– До окончания лечения, – повторил я за лекарем, – а тебе бывает жаль их до окончания лечения?

На кратчайший миг Бран промедлил, но тут же в языках каминного пламени я разглядел на его бледном лице ухмылку.

– Да, Арф, в какой-то мере я жалею их.

– В той же, в какой жалел ту девочку, дочь Брохвела?

– Понимаю, к чему ты клонишь, – произнес лекарь ровно. – Тебе претит, что я не гнушался лжи, выбиваясь в люди?

– Претит, Бран?! – взорвался я. – Ты не просто не гнушался лжи, ты построил всю свою жизнь на ней! Неужели ты не понимаешь, что это путь к гибели?!

– Отнюдь, – до жути веселым голосом возразил лекарь. – Это путь к процветанию. Тебе известно, почему я никогда не принимал россказней о Кариде? Потому что они утверждают, будто существует некая постоянная истина в виде Вышнего и его уроков, но прелесть жизни в том, что никакой истины нет. Тот мир, в котором мне и тебе приходится копошиться всякий раз, как мы открываем глаза, просыпаясь, основан не на истине, а на лжи. Мы впитываем ее суть с молоком матери, мы начинаем лгать с раннего детства, уже малышами понимая, как много выгод таит обман, сперва не умеючи, затем совершенствуясь в этом ремесле, и верх держит тот, кто достигает мастерства.

– Ты воспеваешь семя, из которого растет зависть, ненависть, боль, насилие…

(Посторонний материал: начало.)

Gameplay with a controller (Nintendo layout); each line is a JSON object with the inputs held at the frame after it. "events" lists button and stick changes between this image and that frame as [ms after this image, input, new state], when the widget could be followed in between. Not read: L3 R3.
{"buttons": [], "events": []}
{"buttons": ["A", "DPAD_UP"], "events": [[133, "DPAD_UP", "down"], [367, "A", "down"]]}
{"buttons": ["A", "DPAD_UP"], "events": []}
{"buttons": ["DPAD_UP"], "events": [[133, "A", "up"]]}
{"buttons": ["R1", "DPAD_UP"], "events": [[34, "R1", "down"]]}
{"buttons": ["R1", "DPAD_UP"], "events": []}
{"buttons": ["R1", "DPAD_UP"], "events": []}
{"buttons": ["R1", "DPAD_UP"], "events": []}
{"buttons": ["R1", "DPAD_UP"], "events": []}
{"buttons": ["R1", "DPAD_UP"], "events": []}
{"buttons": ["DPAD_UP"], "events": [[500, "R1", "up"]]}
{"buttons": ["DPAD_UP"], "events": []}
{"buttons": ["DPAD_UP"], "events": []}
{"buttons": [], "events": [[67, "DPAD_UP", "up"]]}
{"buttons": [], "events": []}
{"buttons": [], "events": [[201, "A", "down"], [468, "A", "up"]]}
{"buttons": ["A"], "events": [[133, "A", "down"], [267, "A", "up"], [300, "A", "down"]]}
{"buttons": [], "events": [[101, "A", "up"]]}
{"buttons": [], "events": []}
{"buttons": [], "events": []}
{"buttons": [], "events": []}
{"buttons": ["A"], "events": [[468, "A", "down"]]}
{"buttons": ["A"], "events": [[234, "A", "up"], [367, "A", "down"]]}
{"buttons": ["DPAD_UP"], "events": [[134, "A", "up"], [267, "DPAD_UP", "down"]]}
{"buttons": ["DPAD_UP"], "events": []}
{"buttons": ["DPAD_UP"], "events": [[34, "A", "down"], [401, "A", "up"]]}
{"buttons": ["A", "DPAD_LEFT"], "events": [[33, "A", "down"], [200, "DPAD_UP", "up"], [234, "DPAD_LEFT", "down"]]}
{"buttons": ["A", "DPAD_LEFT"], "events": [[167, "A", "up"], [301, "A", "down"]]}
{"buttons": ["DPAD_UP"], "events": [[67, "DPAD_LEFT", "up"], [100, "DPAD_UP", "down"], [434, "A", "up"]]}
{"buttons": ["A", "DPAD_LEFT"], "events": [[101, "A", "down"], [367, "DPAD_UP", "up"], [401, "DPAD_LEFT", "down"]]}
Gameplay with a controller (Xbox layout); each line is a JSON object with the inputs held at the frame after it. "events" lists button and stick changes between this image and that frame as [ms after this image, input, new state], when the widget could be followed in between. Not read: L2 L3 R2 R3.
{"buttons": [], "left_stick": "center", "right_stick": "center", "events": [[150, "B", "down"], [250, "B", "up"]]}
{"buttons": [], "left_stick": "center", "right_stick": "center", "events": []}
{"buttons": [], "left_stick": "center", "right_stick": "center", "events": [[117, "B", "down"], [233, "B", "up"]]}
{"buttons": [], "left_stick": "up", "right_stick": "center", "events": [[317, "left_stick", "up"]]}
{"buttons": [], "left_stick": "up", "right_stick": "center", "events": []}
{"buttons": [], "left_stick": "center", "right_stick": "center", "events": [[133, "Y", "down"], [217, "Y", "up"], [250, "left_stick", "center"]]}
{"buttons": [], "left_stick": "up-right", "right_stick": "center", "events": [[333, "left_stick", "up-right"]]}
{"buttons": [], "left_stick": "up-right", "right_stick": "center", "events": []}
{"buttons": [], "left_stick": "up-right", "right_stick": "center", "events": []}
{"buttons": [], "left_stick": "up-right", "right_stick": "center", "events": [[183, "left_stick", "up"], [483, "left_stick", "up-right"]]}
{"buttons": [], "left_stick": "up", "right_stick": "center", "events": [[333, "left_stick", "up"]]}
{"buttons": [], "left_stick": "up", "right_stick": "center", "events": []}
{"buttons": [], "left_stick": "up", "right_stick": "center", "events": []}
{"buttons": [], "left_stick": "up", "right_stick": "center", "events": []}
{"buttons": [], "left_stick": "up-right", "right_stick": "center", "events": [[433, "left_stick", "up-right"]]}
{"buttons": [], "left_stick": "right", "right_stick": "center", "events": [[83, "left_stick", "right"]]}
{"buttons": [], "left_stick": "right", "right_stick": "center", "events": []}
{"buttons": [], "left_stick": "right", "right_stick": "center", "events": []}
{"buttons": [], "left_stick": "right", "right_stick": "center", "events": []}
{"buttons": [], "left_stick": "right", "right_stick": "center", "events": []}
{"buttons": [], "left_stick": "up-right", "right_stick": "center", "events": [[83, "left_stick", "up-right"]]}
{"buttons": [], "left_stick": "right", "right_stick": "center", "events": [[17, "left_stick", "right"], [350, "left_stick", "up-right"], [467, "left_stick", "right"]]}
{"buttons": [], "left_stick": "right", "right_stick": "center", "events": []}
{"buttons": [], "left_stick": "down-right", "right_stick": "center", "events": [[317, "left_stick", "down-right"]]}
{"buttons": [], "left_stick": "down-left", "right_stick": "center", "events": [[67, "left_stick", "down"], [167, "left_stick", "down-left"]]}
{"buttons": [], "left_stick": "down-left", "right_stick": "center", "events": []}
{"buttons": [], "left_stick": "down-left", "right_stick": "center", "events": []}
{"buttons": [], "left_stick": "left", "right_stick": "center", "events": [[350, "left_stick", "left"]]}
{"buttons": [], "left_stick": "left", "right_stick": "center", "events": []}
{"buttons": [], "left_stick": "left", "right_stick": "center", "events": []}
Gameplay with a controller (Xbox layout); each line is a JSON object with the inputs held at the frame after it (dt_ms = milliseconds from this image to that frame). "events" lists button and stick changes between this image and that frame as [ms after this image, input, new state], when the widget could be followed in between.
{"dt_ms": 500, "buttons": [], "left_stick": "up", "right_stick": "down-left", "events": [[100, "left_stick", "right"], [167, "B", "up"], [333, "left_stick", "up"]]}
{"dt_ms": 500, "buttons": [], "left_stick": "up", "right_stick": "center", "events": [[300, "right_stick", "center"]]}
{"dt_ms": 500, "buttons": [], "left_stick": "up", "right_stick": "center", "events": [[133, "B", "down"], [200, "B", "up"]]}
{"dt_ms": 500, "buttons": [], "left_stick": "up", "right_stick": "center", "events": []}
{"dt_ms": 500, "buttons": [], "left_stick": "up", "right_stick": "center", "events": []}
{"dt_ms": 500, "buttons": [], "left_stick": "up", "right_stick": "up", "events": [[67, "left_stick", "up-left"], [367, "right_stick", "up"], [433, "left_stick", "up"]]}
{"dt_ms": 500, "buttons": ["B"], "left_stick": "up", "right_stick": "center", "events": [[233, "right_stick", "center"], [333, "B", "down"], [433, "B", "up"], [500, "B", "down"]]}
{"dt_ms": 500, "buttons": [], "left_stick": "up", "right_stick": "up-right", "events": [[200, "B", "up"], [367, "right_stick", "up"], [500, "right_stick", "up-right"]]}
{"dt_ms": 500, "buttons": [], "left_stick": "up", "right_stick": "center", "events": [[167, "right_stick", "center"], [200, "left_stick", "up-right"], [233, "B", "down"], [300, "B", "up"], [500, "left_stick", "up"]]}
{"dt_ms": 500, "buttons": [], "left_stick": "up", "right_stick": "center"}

– Именно, именно, Арф. Но беда в том, что иного семени для мира не нашлось. Люди могут продолжать жить, пока один обманывает другого и самого себя, ибо ложь – корень жизни, корень здоровой борьбы за нее. Когда человек перестанет лгать ближнему, ближний оболжет и уничтожит его, когда все перестанут лгать всем, остановится борьба, и люди просто лягут и помрут, Арф, потому что не смогут разделить работу без подчинения, потому что не смогут урвать куска, зная, что тем обрекут на голод соседа. Когда же человек перестанет лгать себе, он осознает, что даже если обустроит теплый уголок и добьется всех вожделенных удовольствий, ему никогда не миновать точки, на которой все прервется. Его наводнит черное леденящее отчаяние, и он быстренько захлебнется им. Самое смешное, что семя истины, которое воспеваешь ты, – тоже ложь, утверждающая, что якобы есть некто, желающий спасти нас от нас самих, если мы сдюжим просить об этом вопреки собственной извращенной воле, стремящейся к мукам и тлению. Однако этот некто, Карид, – лишь плод воображения Братства чтецов, являющихся, как и все прочие, слугами лжи. Но заметь, ваша ложь – самая опасная, поскольку она учит бессмысленному добру, лишающему человека способности обороняться. Ты и твои союзники – большие враги людям, чем, такие как я.

– По-твоему, любовь вредна?

– В высшей степени. Этот разрушительный самообман сродни болезни. Чем больше любишь, тем больше жертвуешь собой, но в то же самое время ты заражаешься и корыстью жертвенности, полагая, что умаляясь ради ближнего или вашего Карида, возвышаешься духом, хотя попросту губишь себя.

– Если любовь – ложь, то, несомненно, ложно и все сущее, но тогда обманчивы и любые цели, зачем же жить?

– Чтобы бороться и торжествовать, пока можешь.

– И ты торжествуешь, господин верховный лекарь: никогда ты еще не распоряжался участью стольких больных, но, боюсь, меня тебе не излечить, ведь следуя твоим собственным рассуждениям, ты обманываешься, как и все остальные.

Бран поднялся и подошел ко мне.

– Обязательно, например, я обманываюсь нынче, полагая, что спорю о важных вещах, хотя для меня наша беседа, скорее, просто приятная болтовня в дружеском обществе. Однако время позднее, и завтра нам обоим на службу, так что мне, пожалуй, пора проводить тебя к выходу.